* Data records *

[Start of section]

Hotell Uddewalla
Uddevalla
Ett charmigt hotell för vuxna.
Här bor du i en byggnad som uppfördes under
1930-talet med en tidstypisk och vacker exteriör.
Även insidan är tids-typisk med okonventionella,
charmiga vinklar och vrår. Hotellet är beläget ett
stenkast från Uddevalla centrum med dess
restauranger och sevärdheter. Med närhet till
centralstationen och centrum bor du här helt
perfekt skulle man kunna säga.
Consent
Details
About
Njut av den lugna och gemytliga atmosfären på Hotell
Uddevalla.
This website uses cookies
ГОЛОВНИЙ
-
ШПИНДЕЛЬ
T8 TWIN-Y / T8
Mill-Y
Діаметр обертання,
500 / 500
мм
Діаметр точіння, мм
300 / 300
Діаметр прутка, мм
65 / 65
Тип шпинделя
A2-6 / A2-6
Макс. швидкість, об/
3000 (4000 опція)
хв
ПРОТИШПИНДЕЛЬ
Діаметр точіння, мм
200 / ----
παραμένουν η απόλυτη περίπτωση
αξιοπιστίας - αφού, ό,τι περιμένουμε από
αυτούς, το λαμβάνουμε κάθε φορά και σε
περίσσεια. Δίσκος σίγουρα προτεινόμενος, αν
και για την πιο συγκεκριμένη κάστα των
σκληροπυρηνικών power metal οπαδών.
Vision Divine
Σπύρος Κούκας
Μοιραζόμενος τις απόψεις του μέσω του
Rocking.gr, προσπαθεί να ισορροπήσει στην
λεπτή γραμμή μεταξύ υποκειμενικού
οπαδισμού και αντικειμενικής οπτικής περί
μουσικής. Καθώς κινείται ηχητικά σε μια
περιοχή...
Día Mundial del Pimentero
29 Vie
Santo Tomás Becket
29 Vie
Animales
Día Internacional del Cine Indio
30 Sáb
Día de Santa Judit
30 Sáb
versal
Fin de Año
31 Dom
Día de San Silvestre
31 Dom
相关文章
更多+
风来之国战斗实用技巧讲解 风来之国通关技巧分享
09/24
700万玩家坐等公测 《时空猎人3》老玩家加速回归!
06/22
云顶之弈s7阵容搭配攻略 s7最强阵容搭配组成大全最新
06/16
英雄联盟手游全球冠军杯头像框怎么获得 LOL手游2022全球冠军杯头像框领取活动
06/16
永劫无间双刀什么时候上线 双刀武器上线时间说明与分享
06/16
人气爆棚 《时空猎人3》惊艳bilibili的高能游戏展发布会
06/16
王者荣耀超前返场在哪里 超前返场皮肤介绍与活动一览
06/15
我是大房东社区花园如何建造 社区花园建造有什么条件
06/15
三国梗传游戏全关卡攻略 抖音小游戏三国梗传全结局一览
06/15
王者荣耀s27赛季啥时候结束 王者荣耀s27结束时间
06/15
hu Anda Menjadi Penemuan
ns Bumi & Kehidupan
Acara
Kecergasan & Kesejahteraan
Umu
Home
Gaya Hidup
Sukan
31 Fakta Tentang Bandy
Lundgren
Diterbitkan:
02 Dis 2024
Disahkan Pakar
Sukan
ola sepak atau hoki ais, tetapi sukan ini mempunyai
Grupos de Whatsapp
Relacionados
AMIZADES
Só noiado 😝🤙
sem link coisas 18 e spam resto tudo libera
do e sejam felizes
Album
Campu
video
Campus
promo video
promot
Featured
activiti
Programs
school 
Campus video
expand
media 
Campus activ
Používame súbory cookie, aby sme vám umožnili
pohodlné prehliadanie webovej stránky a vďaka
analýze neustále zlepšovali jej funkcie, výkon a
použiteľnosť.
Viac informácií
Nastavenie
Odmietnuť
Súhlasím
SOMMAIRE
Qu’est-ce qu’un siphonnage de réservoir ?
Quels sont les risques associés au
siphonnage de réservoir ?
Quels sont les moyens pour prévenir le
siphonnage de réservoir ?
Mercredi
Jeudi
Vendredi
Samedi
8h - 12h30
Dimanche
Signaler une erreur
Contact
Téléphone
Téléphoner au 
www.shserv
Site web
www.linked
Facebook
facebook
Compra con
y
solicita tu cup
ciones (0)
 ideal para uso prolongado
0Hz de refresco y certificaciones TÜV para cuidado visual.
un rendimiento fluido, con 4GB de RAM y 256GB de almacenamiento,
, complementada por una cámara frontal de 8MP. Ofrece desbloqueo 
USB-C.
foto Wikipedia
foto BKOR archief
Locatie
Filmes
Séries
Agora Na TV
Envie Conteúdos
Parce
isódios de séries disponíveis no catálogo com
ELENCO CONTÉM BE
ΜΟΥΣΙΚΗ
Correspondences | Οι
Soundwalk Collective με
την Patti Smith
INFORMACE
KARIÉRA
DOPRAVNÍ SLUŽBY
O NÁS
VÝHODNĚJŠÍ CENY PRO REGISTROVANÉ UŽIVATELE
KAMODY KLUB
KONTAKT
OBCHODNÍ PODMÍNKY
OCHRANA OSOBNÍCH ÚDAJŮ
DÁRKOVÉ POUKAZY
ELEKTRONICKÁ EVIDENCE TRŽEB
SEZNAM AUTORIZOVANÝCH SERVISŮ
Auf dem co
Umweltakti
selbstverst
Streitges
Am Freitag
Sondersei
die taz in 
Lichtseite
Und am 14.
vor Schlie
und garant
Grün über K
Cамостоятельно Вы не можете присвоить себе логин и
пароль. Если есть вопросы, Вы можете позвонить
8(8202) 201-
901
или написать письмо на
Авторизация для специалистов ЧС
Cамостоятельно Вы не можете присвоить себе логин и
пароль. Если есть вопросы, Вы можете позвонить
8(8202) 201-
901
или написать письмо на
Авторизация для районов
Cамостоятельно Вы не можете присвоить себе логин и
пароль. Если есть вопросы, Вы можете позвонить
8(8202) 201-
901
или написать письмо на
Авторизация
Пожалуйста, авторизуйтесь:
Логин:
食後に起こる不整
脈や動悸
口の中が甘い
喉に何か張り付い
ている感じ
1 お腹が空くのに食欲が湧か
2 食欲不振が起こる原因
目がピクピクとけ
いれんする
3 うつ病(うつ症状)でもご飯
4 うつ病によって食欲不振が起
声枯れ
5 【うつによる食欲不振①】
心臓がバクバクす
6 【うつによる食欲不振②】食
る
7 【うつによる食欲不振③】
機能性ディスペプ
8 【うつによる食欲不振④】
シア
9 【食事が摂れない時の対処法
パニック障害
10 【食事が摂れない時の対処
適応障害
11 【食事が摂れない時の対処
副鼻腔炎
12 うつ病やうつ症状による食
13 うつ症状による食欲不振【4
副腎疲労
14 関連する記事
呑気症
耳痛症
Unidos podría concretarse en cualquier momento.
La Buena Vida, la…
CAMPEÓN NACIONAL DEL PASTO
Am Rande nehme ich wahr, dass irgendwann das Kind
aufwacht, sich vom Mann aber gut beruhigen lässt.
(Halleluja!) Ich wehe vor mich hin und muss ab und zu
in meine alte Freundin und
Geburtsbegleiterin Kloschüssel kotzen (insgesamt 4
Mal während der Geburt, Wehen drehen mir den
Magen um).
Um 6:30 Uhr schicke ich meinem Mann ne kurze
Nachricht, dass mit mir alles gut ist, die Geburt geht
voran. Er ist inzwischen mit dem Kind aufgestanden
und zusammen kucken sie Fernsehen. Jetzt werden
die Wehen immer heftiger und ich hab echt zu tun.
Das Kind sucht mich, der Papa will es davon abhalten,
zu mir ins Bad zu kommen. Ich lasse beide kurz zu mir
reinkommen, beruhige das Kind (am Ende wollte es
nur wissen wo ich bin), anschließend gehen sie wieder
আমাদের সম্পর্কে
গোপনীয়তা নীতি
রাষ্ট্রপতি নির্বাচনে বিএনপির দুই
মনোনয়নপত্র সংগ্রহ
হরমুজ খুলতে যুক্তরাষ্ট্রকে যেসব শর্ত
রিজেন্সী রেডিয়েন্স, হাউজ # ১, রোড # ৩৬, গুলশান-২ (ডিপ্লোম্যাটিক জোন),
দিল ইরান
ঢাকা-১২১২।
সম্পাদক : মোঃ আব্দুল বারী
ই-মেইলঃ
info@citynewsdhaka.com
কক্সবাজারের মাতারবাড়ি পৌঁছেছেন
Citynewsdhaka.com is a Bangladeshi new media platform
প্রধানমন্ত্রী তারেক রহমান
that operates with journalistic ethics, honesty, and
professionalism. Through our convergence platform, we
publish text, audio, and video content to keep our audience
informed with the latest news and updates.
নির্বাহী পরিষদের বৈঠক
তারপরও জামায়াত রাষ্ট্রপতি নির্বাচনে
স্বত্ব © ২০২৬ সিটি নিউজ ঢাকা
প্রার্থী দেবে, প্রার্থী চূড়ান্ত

[End of section]

* Directions *
Count, in the records above, the lines that contain the word "sont"; the answer is that number alone.

* Answer for the task *
2